Good points, and if they used the same design all the way to 2005 (not sure if they did), presumably it was working as engineered.
Did you ever figure out the deal with the copper washer? I found this video trying to answer the same question, and now I'm a subscriber. Thanks for the walk through, I'm looking forward to seeing your other vids. Thanks!
Unfortunately no I never called Goodwin Racing to ask about it. However, it's been on there for a year without leaking so I'm not too concerned. Thanks for your sub and comment!
Great info, keep it up!
Thx buddy! Looking into a trunk mounted spoiler :)
What sides are the an fittings from the line to the slave cylinder? I'm having trouble finding the right one
I'm not sure what you mean? Like which side is the 90° vs straight? Or what size of AN fitting to use? Either way the Goodwin kit comes with the fittings and the line can go either way, the size is the same on both ends.
Who needs friends when you have a ratcheting bar. Hahaha great DIY install
I really like that guy but I hate that he's smarter and better looking than me.
Yes bro just watched this video to fix my na honestly this video is everything I could’ve asked thanks so much bro I have tooo subscribe now ❤️❤️❤️
Thx man, super glad you found some use from it 👍
First time doing the slave cylinder, looks like you cut at my question, how does the rod get properly inserted into the rubber? Do you force the rubber around the first ring on the rod?
With the slave bench bled and filled with brake fluid simply insert the rod into the cylinder gently and work the rubber into the retaining groove. Take your time, don't force out the brake fluid. It goes together smoothly with a bit of care.

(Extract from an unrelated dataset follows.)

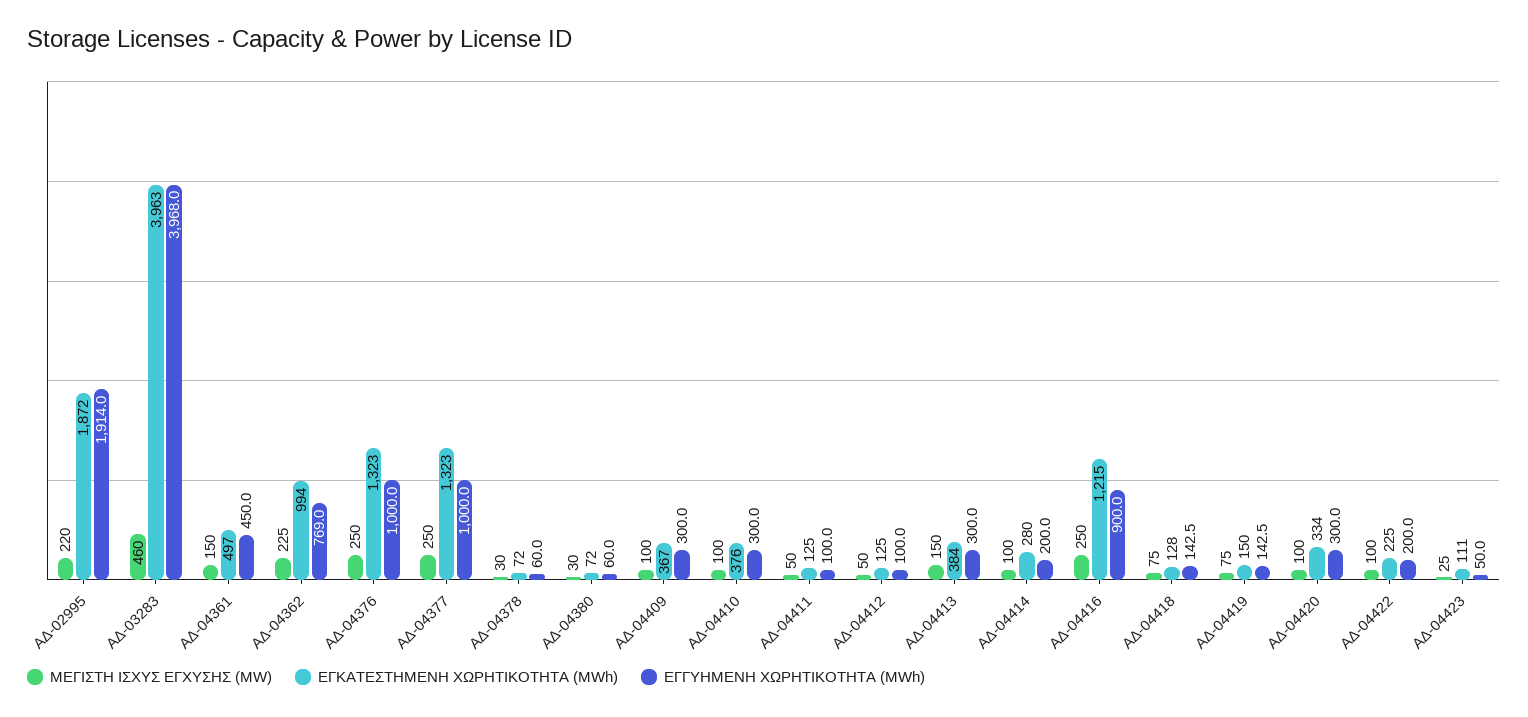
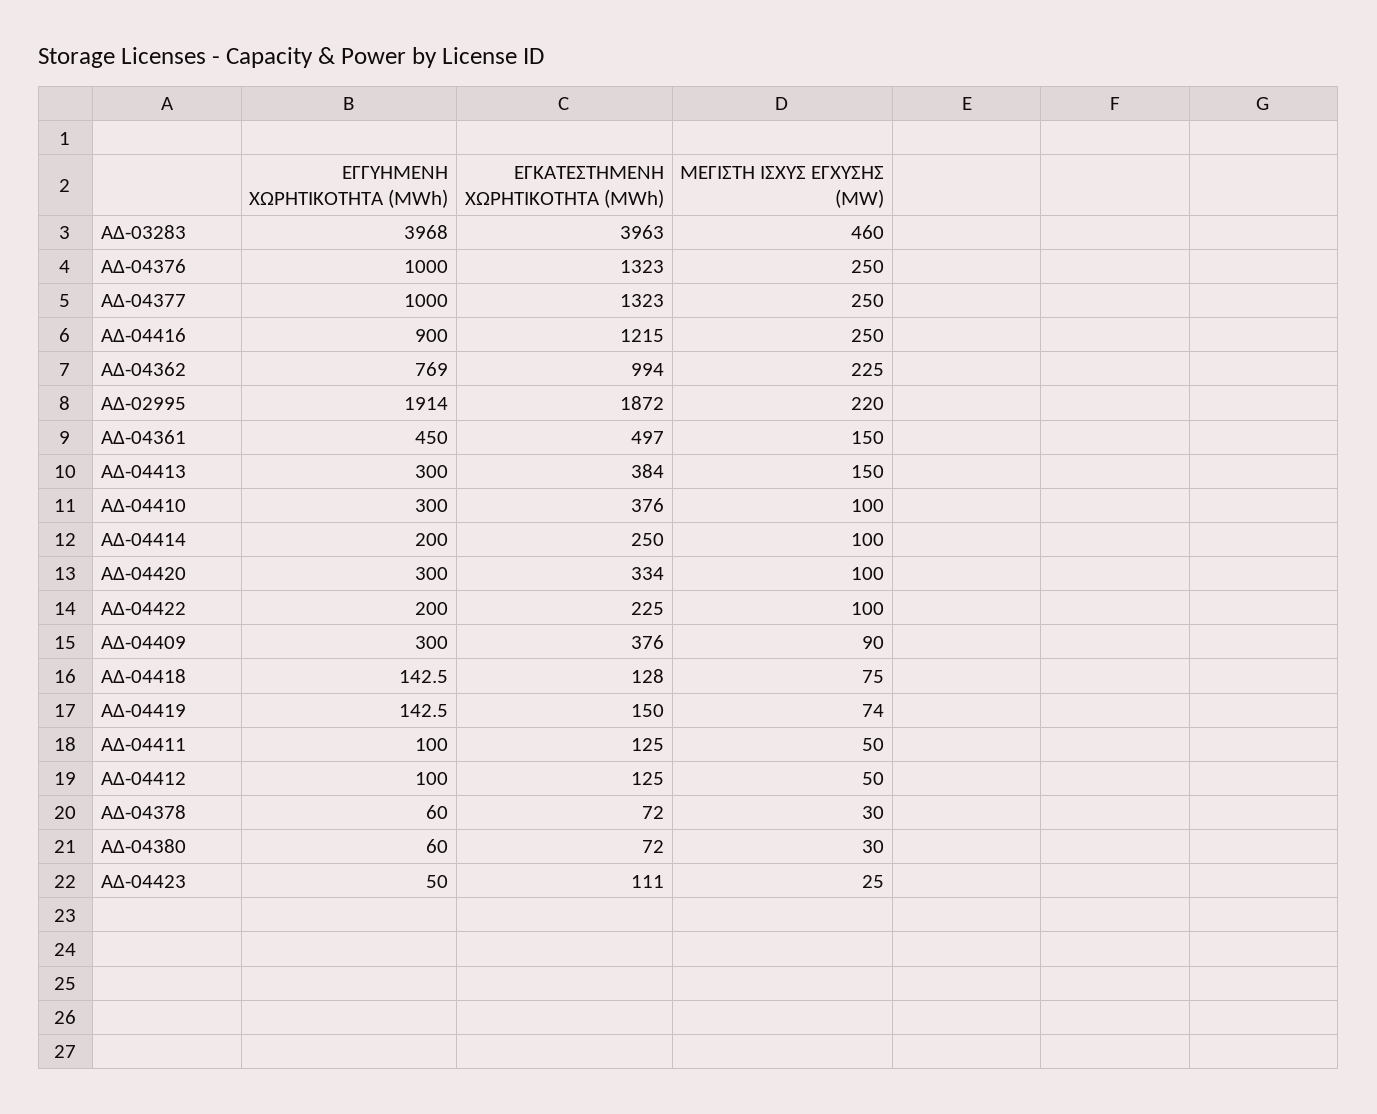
ΜΕΓΙΣΤΗ ΙΣΧΥΣ ΕΓΧΥΣΗΣ (MW), ΑΔ-04409: 100 -> 90
ΕΓΚΑΤΕΣΤΗΜΕΝΗ ΧΩΡΗΤΙΚΟΤΗΤΑ (MWh), ΑΔ-04409: 367 -> 376
ΕΓΚΑΤΕΣΤΗΜΕΝΗ ΧΩΡΗΤΙΚΟΤΗΤΑ (MWh), ΑΔ-04414: 280 -> 250
ΜΕΓΙΣΤΗ ΙΣΧΥΣ ΕΓΧΥΣΗΣ (MW), ΑΔ-04419: 75 -> 74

@@mostlyuselessgarage Thank you, mounted the slave cylinder only to have the final bolt snap while torquing. Oof, time and an extractor set.
Theoretically, you could bleed this system by yourself pretty easily, just set up the pedal and master, and have the braided line and slave in your hand, while you do , extra points if you do it vertically
💡Brilliant idea! Send me a pic!
What is the wheel and tire combo on your thumbnail, amazing fitment
That's my old set which were XXR 531s in a 15x8 with a 195/50R15 Falken Ziex ZE-912 ... I did like the look but the combo was quite heavy at 34.6lbs 15.7kg each corner.
Great video, thanks! Starting to feel grinding and hard to go into reverse now in my NB. I notice you're in Canada, how do you get this particular clutch kit in Canada? Thanks
I bought the kit from Good-Win Racing and used CrossBorder Pickups as the brokerage in Ontario, depending on your locality there may be similar services. You may want to try to adjust the pedal and bleed the fluid before replacing all the components. Good luck dude!
What front lip and sideskirts do you have on your miata? I reallh like them. I have a white NA like yours.
That would be an exquisite GV style eBay lip and side skirts. TBH the lip is great but the skirts are 🥓
Where can I get that plastic clip that holds the braided lines? Will the clip fit on my NB2?
Do you mean the OEM clip that I replaced with the steel rubber insulated cable clamp? That's gonna be from Mazda ... I'm not sure of the part number. Or you could harvest from a parts car at a wrecker?
@@mostlyuselessgarage thanks. I'll figure something out to hold my braided steel lines in place.
thank you!!
why SAE on the braided line though...
Good question, it came like that in the Good-Win kit. Possibly the Techna Fit steel line comes with standard fittings so they include the adapter. May be worth a call to Goodwin to ask.
i tried using the vacuum myself, but i have more success with a plastic bottle and some hose.
I find the vacuum can be good for a full flush with a final pedal bleed at each corner right at the end. Another option is the Motive bleeder pump for true lone wolf bleeding.